ScyllaDB

Written By:
Published:
Content Copyright © 2017 Bloor. All Rights Reserved.
Also posted on: The IM Blog

ScyllaDB, which is pronounced as in Scylla and Charybdis (that is, like Cilla Black), is a replacement for Cassandra that (very) significantly outperforms other Cassandra implementations. Briefly – and various benchmarks and user tests confirm this – ScyllaDB requires much less hardware, performs way better when loading data, reduces update latency hugely, and generally is much, much better when it comes to performance and scalability.

How does it do this? Well, the simple answer is that it re-wrote the whole of the Cassandra engine in C++ instead of using Java. More than that, while Cassandra is multi-threaded, ScyllaDB also leverages sharding, which is on a per core basis, which eliminates the locking issues you can get with Cassandra. And, Cassandra uses a page cache whereas ScyllaDB uses direct memory access (DMA). It also has a dynamic I/O scheduler. And, there are probably more things, but you get the idea. This is deep technical in-the-weeds stuff and you probably don’t care: but what you do care about is that it is way faster. And, because it is way faster you need less hardware and that reduces administration and saves costs.

So, should you run out right now and replace Cassandra with ScyllaDB? Well, it depends: there are some features of Cassandra – such as secondary indexes – that have not yet been added to ScyllaDB. However, in terms of features, ScyllaDB should be fully equivalent to Cassandra within the next few months. So, then you can rush and replace Cassandra with ScyllaDB. Moreover, you should be getting a much easier to use product, because that is what the ScyllaDB development team is currently focused on.
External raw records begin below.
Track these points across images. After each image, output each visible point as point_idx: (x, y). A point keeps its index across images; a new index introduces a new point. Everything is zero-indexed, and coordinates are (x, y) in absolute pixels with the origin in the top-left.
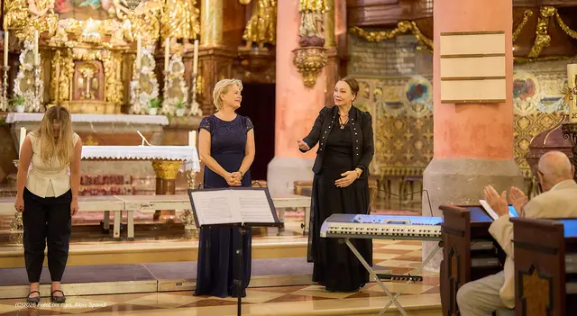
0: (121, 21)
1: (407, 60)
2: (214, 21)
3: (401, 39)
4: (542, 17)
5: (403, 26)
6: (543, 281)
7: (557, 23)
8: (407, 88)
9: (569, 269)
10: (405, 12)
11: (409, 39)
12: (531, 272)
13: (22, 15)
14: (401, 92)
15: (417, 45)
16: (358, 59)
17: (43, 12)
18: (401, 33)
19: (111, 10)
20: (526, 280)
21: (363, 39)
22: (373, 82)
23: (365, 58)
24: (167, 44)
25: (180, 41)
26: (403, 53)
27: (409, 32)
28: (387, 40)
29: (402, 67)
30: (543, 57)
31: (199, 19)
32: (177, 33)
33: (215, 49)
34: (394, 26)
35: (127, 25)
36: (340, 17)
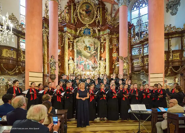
0: (93, 72)
1: (142, 77)
2: (108, 71)
3: (141, 73)
4: (169, 68)
5: (142, 71)
6: (174, 125)
7: (172, 69)
8: (142, 82)
9: (179, 123)
10: (142, 68)
11: (143, 73)
12: (171, 123)
13: (77, 71)
14: (141, 82)
15: (144, 74)
16: (133, 77)
17: (80, 71)
18: (141, 72)
19: (91, 70)
20: (170, 124)
21: (134, 73)
22: (136, 81)
23: (135, 77)
24: (100, 75)
25: (102, 75)
26: (142, 76)
27: (143, 72)
28: (139, 73)
29: (141, 78)
30: (169, 76)
31: (105, 71)
32: (102, 73)
33: (108, 76)
34: (140, 71)
35: (94, 73)
36: (130, 69)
But, to return to the first point, if throughput and latency are what are worrying you, then by all means rush out right now. Note that you won’t have to change any application code when migrating from Apache Cassandra to ScyllaDB.
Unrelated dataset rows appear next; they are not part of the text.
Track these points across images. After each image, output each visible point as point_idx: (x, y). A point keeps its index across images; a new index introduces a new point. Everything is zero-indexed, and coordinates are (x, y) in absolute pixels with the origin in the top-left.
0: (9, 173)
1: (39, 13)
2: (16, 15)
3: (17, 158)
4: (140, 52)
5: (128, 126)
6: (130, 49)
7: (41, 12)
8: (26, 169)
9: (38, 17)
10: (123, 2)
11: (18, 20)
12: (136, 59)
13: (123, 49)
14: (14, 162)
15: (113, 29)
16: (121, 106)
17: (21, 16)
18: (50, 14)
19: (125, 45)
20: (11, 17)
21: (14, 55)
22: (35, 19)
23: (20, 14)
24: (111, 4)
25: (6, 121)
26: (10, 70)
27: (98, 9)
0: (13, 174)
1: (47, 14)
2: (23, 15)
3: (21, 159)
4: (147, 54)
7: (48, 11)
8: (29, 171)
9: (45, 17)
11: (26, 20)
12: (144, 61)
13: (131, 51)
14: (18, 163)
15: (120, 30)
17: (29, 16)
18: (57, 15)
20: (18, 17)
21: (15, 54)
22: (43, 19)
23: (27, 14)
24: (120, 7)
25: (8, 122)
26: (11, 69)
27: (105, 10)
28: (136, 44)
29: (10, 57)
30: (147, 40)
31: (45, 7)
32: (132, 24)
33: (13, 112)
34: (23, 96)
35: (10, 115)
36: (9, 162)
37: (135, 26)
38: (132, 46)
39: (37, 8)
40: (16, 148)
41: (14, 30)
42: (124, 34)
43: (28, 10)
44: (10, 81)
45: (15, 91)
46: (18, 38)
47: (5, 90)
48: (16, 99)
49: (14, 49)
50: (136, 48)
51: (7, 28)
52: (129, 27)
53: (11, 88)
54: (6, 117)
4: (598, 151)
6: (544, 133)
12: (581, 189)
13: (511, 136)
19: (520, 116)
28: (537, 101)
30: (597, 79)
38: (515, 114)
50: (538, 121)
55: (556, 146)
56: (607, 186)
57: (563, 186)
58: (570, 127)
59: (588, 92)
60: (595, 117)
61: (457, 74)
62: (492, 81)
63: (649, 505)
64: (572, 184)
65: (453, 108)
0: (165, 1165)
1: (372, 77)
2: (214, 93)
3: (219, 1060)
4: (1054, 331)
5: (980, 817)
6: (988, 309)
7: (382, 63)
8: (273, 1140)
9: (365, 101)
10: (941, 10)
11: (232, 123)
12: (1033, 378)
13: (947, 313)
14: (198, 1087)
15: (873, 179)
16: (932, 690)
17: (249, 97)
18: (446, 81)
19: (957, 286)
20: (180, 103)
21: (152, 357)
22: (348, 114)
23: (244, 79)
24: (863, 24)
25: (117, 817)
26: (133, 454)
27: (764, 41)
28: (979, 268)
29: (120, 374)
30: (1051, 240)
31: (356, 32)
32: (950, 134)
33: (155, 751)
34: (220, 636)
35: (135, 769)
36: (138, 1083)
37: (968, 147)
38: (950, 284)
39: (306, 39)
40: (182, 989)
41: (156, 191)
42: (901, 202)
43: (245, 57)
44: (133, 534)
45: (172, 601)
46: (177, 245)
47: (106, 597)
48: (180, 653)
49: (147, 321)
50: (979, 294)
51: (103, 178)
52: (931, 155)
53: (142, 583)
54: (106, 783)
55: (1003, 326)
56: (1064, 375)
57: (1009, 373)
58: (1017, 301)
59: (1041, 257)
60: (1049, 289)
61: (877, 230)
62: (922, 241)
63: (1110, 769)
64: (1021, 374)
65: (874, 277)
The next question is where ScyllaDB goes from here? There are another bunch of performance optimisations that the company can implement when it needs to – for example, it could enable column-based storage on disk (despite being called a column family database Cassandra does not actually store data in columns) –  but it doesn’t figure it has to right now, so it can focus on new features. For example, multi-tenancy. Even more interesting, however, are the company’s plans for new developments. To explain this, I need to dive back into the weeds.
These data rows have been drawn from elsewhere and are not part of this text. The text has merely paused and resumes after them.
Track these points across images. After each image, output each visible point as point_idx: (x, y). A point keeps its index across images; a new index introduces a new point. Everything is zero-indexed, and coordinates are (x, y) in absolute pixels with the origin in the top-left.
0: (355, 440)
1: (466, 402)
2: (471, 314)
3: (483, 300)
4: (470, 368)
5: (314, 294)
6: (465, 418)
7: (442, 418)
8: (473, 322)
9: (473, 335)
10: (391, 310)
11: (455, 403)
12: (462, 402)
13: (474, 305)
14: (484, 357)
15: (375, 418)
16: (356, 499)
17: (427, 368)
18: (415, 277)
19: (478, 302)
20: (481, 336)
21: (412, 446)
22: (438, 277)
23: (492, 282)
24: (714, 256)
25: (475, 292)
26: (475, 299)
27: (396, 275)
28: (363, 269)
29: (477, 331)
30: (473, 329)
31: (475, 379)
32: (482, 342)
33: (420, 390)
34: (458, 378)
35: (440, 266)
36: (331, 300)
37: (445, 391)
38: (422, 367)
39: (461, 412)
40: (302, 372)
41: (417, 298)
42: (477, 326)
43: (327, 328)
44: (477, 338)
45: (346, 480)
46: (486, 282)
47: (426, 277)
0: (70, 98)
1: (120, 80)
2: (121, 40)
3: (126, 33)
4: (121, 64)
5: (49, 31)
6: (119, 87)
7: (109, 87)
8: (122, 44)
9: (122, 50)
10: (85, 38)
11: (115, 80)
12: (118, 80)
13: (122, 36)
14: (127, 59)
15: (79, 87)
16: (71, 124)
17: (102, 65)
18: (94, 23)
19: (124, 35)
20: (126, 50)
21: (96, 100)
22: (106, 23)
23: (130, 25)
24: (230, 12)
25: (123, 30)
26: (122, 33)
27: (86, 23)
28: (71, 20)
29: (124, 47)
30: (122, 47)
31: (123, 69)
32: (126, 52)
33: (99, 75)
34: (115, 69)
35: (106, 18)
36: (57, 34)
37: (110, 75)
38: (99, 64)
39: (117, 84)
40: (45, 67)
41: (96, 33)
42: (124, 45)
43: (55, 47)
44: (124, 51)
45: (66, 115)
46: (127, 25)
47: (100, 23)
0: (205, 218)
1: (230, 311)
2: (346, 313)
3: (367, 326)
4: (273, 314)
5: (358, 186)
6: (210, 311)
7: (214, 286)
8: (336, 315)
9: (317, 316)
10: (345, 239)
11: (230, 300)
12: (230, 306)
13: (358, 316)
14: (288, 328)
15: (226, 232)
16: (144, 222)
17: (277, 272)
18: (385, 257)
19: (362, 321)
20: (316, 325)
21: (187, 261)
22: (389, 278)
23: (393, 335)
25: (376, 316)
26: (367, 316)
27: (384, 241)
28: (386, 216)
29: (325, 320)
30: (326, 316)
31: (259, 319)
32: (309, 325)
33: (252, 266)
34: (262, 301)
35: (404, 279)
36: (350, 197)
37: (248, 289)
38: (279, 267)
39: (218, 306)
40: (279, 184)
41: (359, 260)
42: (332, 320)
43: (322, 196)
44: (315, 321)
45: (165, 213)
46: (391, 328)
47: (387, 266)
Briefly, ScyllaDB is not a monolithic implementation. It is, in fact, an implementation of Cassandra on top of ScyllaDB’s open source Seastar engine. And this engine can be used for various purposes, one of which, clearly, was building ScyllaDB. Another has been the development, by Alibaba, of Pedis (Parallel Redis). Anyway, ScyllaDB is planning more instantiations of Seastar. While nothing has been confirmed yet, and we may be talking years rather than months, possibilities include instantiations for Apache Kafka or The Elastic Stack (including Elastic Search).

The key question is whether you are an enthusiast or an enterprise. If you are an enthusiast, you should certainly consider moving to ScyllaDB but by all means go on playing with Cassandra if you really want to. On the other hand, if you are an enterprise I can’t think of a single good reason why you shouldn’t be looking at ScyllaDB instead.